Doula sees Bellisario as a pregnant woman whose doula suddenly dies, at which point her partner unexpectedly hires the late woman's son to guide her through childbirth. (Photo: Barry Linen Motion Pictures/Universal)
Doula stars Bellisario as a pregnant woman whose doula suddenly dies, at which point her partner unexpectedly hires the late woman's son to guide her through childbirth. (Photo: Barry Linen Motion Pictures/Universal)

Given that mindset, the prospect of sharing her pregnancy publicly felt overwhelming and inauthentic.

"I didn't feel immediately, like, I'm pregnant! I want the world to see it! This is my bump. I feel good in my body, I feel happy, I feel proud!," she shares. "I was really struggling. I was scared. I was like, I don't know if I'm ready.

"I knew that there would be a very, very positive response," Bellisario adds, "but it felt like an outward pressure that I didn't want to add to the mix. Being a public figure, I think people expect you to behave a certain way. And maybe I was wrong, but I thought that if I was public about my pregnancy, that then people would expect the bump pictures and expect the updates and expect the 'I'm so happy' and expect the 'this is going amazing.' And I was like, I don't feel that way. I still feel sick and I still feel scared and I don't want to share this right now. So I was really private about it, and then it just kind of became something that I loved being private about, because I got to protect the beginnings of my daughters' life."

While the star had "the queen of doulas" to help her create a birth plan and verbalize what she needed during labor — "as we're learning and talking about a lot right now in the current climate, it's a major medical emergency and you have to advocate for yourself," the actress notes — it wasn't until she actually had her first daughter in her arms that Bellisario fully comprehended the significance of what motherhood would mean to her.
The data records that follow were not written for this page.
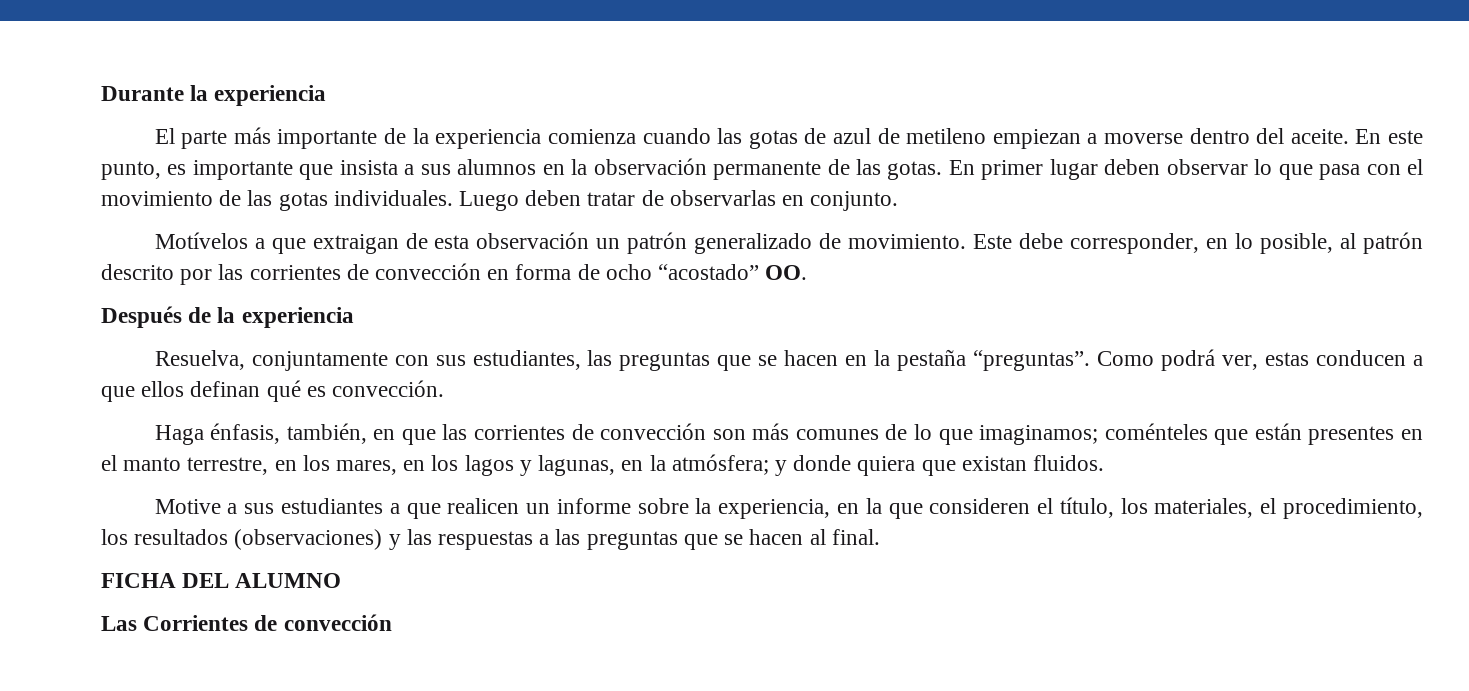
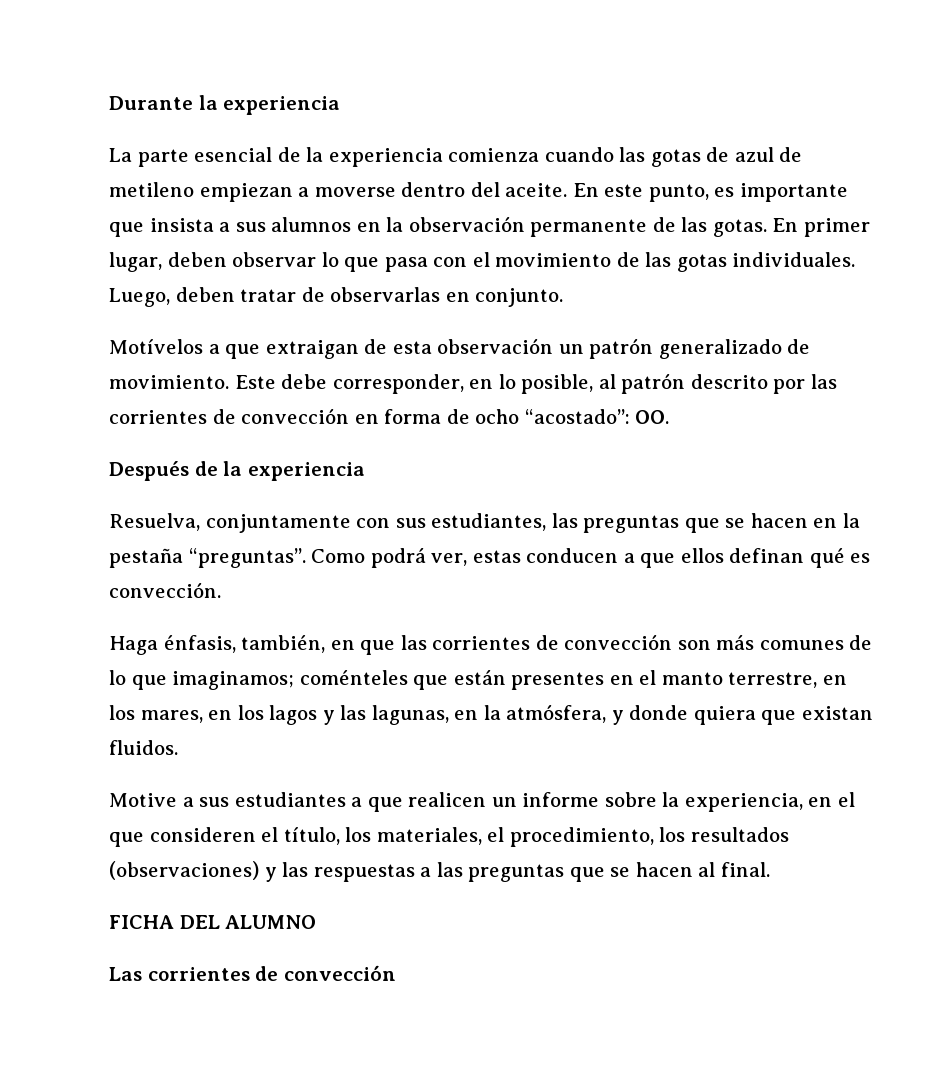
[154,127,378,149] El parte más importante -> [109,147,273,167] La parte esencial
[1049,159,1098,180] lugar -> [109,252,162,272] lugar,
[459,191,520,211] Luego -> [109,288,170,307] Luego,
[658,264,760,280] “acostado” -> [524,409,630,424] “acostado”:
(532, 468) none -> [340,705,367,720] las
[671,454,769,475] atmósfera; -> [506,704,607,723] atmósfera,
[865,498,882,514] la -> [837,792,855,807] el
[143,615,249,631] Corrientes -> [147,967,250,981] corrientes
'What was so wild for me was to understand that this was one of the most important people in my life, and I was only meeting her now," she says. "I was 32 at the time. And when she came out, I remember holding her and being like, 'Oh my God, you are going to be like the moon in my sky. You are the most important person that I'm ever going to meet. And it took 32 years for me to get to meet you. Like, this is so wild.'"

Baby No. 2 came with her own surprise: a sudden arrival in the family car — henceforth known as "the Birth Mobile."

"Me and my husband didn't make it to the hospital," Bellisario says of the dramatic birth. "So he became my doula and delivery doctor and delivered our baby in our car.

"I felt like I was on Jupiter," she recalls. "I was mentally on a different planet. I remember the sensation of her coming out and I remembered when my first daughter was in my birthing canal and I was like, oh, this is what it feels like when she's coming out. So if this is happening right now. Even though this was the most excruciating pain I'd ever experienced, because I didn't make it to the hospital, I didn't have an epidural. ... I was like, OK, I know it's about to be over. So like, I might pass out, but I also know she's on her way out, so I'm almost done. And I just remember just, like, non-verbally using every ounce of my energy to communicate to Patrick, like, 'just catch her, don't pull, just catch, I will push' because I couldn't say anything. I think I probably sounded like a demented cow at that point. And he did. He intuited my wishes and he caught her."